Monday, June 20, 2011

How to Learn Web Programming

There are a lot of different ways to learn anything.  Reading,  listening, watching, doing.  In programming, I find the best combination of learning is watching then doing.  Some people really like to read, but I think when it comes to programming, reading is the wrong way to go.

Why video?
The cool thing about video is that you get to see and hear at the same time. And its in the tone at which the trainer wanted you to hear it.  So you also get their inflection and emphasis on certain parts.  This is why I chose to produce a bunch of videos and why you won't really see tutorials on this blog.  I think programming, even straight code, needs to be seen, visualized and explained. Sometimes just watching someone type something out is way more helpful then reading a final code block.
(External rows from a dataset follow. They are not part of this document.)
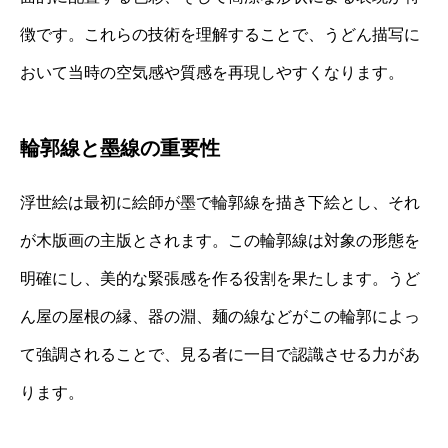
徴です。これらの技術を理解することで、うどん描写に
おいて当時の空気感や質感を再現しやすくなります。
輪郭線と墨線の重要性
浮世絵は最初に絵師が墨で輪郭線を描き下絵とし、それ
が木版画の主版とされます。この輪郭線は対象の形態を
明確にし、美的な緊張感を作る役割を果たします。うど
ん屋の屋根の縁、器の淵、麺の線などがこの輪郭によっ
て強調されることで、見る者に一目で認識させる力があ
ります。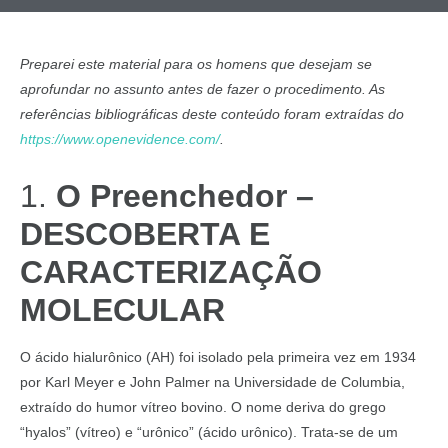
Preparei este material para os homens que desejam se
aprofundar no assunto antes de fazer o procedimento. As
referências bibliográficas deste conteúdo foram extraídas do
https://www.openevidence.com/
.
1.
O Preenchedor –
DESCOBERTA E
CARACTERIZAÇÃO
MOLECULAR
O ácido hialurônico (AH) foi isolado pela primeira vez em 1934
por Karl Meyer e John Palmer na Universidade de Columbia,
extraído do humor vítreo bovino. O nome deriva do grego
“hyalos” (vítreo) e “urônico” (ácido urônico). Trata-se de um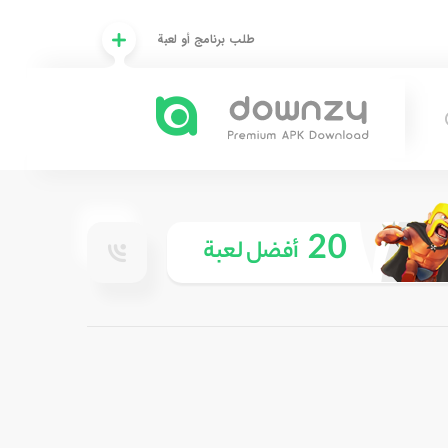
طلب برنامج أو لعبة
20
أفضل لعبة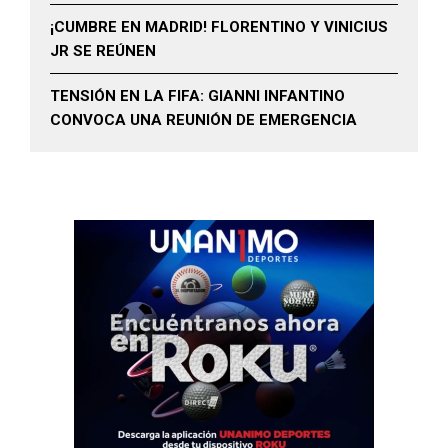
¡CUMBRE EN MADRID! FLORENTINO Y VINICIUS
JR SE REÚNEN
TENSIÓN EN LA FIFA: GIANNI INFANTINO
CONVOCA UNA REUNIÓN DE EMERGENCIA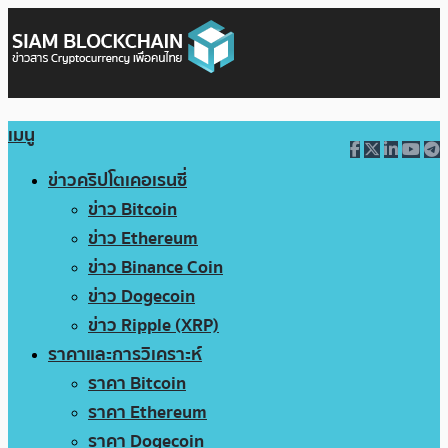
เมนู
ข่าวคริปโตเคอเรนซี่
ข่าว Bitcoin
ข่าว Ethereum
ข่าว Binance Coin
ข่าว Dogecoin
ข่าว Ripple (XRP)
ราคาและการวิเคราะห์
ราคา Bitcoin
ราคา Ethereum
ราคา Dogecoin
Errors will also occur on video.  And thats not a bad thing.  One thing I've had to work on in doing these videos is being able correct errors really quickly and explain what went wrong. Honestly some of the best learning you can get is from watching someone else make errors.  I used to stop the video and correct it, or re make the video because of the errors. But now I think it's even more valuable to let people watch me debug on the fly and figure out how to fix whatever the problem may be.

Why not programming books?
"Books suck. Watch videos."  That was going to be my tagline for square bracket. Catchy no?  While I don't think books suck, I do think they aren't ideal for learning to program.  For a short period of time they are good as references, but the internet is fast enough now where that is even becoming irrelevant.  See, printed books lose their relevance very quickly.  Programming languages get updated all the time.  I mean just 3 years ago it was all about web 2.0, 2 years ago was all about html5, and this year is all about CSS3 transformations.  Not only that, the syntax for this stuff is changing all the time.  Of course if you buy books on languages that are frozen then you will be safer.  But still, you can't see a piece of code, then see it work, and interact with it at the same time.  You have to read the code example, type it in, then try it.  It's too many steps and leaves you too disconnected from the learning.
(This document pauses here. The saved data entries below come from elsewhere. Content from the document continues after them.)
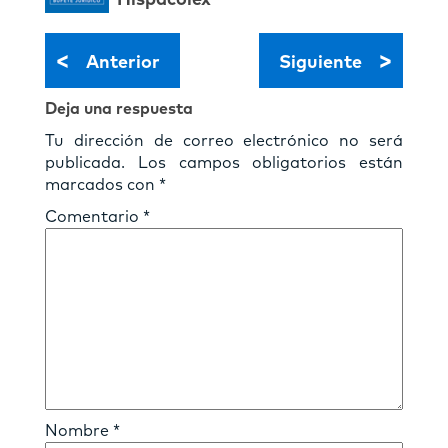
<
>
Anterior
Siguiente
Deja una respuesta
Tu dirección de correo electrónico no será
publicada.
Los campos obligatorios están
marcados con
*
Comentario
*
Nombre
*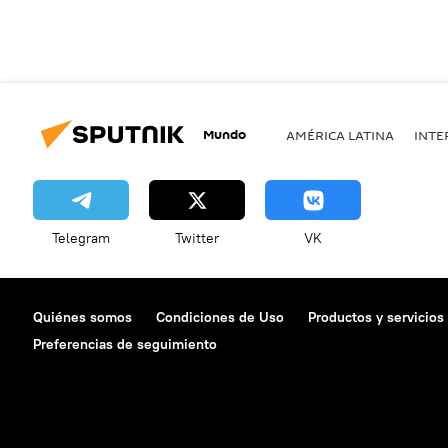
Mundo
AMÉRICA LATINA
INTE
Telegram
Twitter
VK
Quiénes somos
Condiciones de Uso
Productos y servicios
Preferencias de seguimiento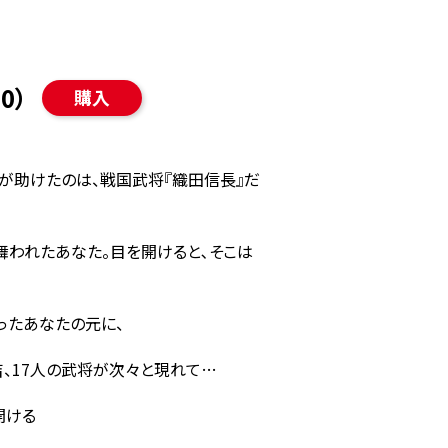
0）
購入
が助けたのは、戦国武将『織田信長』だ
舞われたあなた。目を開けると､そこは
ったあなたの元に、
、17人の武将が次々と現れて…
る――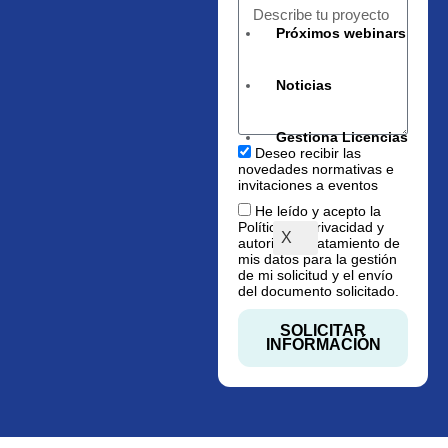
Próximos webinars
Noticias
Gestiona Licencias
Deseo recibir las
novedades normativas e
invitaciones a eventos
He leído y acepto la
Política de privacidad
y
X
autorizo el tratamiento de
mis datos para la gestión
de mi solicitud y el envío
del documento solicitado.
SOLICITAR
INFORMACIÓN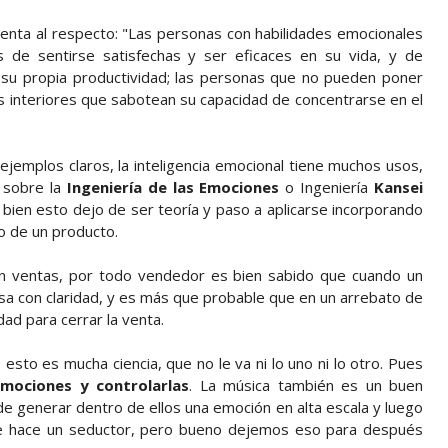
enta al respecto: "Las personas con habilidades emocionales
s de sentirse satisfechas y ser eficaces en su vida, y de
 su propia productividad; las personas que no pueden poner
las interiores que sabotean su capacidad de concentrarse en el
emplos claros, la inteligencia emocional tiene muchos usos,
 sobre la
Ingeniería de las Emociones
o Ingeniería
Kansei
bien esto dejo de ser teoría y paso a aplicarse incorporando
o de un producto.
n ventas, por todo vendedor es bien sabido que cuando un
nsa con claridad, y es más que probable que en un arrebato de
ad para cerrar la venta.
 esto es mucha ciencia, que no le va ni lo uno ni lo otro. Pues
mociones y controlarlas
. La música también es un buen
 de generar dentro de ellos una emoción en alta escala y luego
o que hace un seductor, pero bueno dejemos eso para después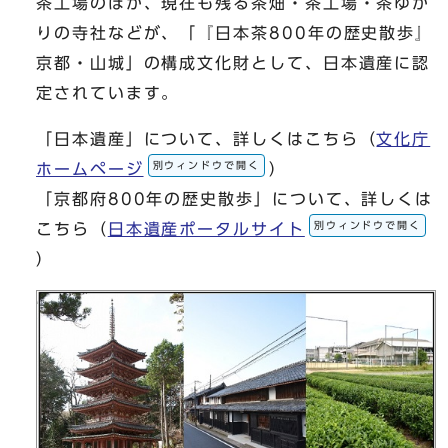
茶工場のほか、現在も残る茶畑・茶工場・茶ゆか
りの寺社などが、「『日本茶800年の歴史散歩』
京都・山城」の構成文化財として、日本遺産に認
定されています。
「日本遺産」について、詳しくはこちら（
文化庁
別ウィンドウで開く
ホームページ
）
「京都府800年の歴史散歩」について、詳しくは
別ウィンドウで開く
こちら（
日本遺産ポータルサイト
）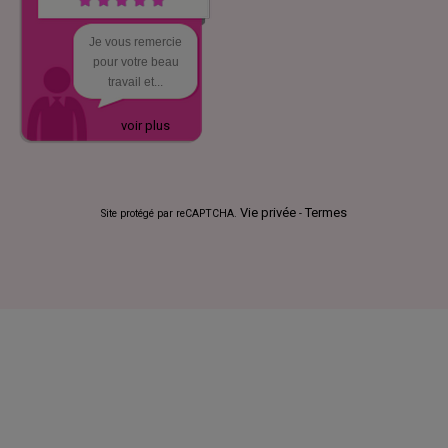
Je vous remercie
pour votre beau
travail et...
voir plus
Vie privée
Termes
Site protégé par reCAPTCHA.
-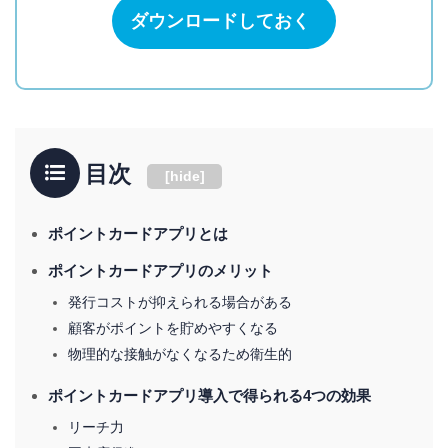
ダウンロードしておく
目次
[
hide
]
ポイントカードアプリとは
ポイントカードアプリのメリット
発行コストが抑えられる場合がある
顧客がポイントを貯めやすくなる
物理的な接触がなくなるため衛生的
ポイントカードアプリ導入で得られる4つの効果
リーチ力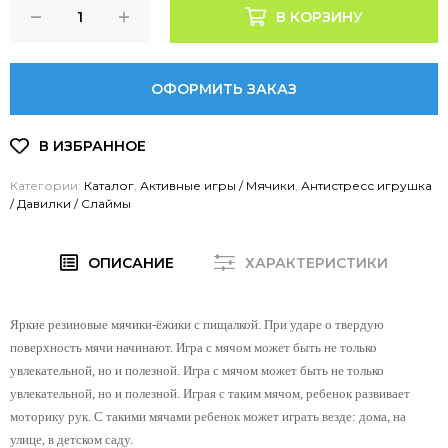
В КОРЗИНУ
ОФОРМИТЬ ЗАКАЗ
Категории:
Каталог
,
Активные игры / Мячики
,
Антистресс игрушка
/ Давилки / Слаймы
ОПИСАНИЕ
ХАРАКТЕРИСТИКИ
Яркие резиновые мячики-ёжики с пищалкой. При ударе о твердую
поверхность мячи начинают. Игра с мячом может быть не только
увлекательной, но и полезной. Игра с мячом может быть не только
увлекательной, но и полезной. Играя с таким мячом, ребенок развивает
моторику рук. С такими мячами ребенок может играть везде: дома, на
улице, в детском саду.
So what about online books or written tutorials?
So written tutorials online are good when coupled with other media.  That is if your able to provide an interactive example along with the tutorial you are halfway there.  So the person learning can get that hands on access to play with the code.  I think the perfect example of this is w3schools.com  I went to this site probably 10,000 times while learning CSS. I could never remember everything when I was 15.  But they provide examples of every single CSS class and selector.  That really helped.  That kind of "try it now" is a perfect way to learn.

What is most important?
Just do it™.  If you are trying to learn something, go with video first to get a good idea of what is going on, then dive right into code. That is THE best way to learn.


My learning process generally goes:
1) look for a "how to" on youtube.
2) look for some sample code online.
3) Launch the example and see if it works
4) try to change something about that example and not break it
5) try to apply new modifications specific for a project

And by then you should pretty much understand how it works, how it breaks, and how you can use it in your application.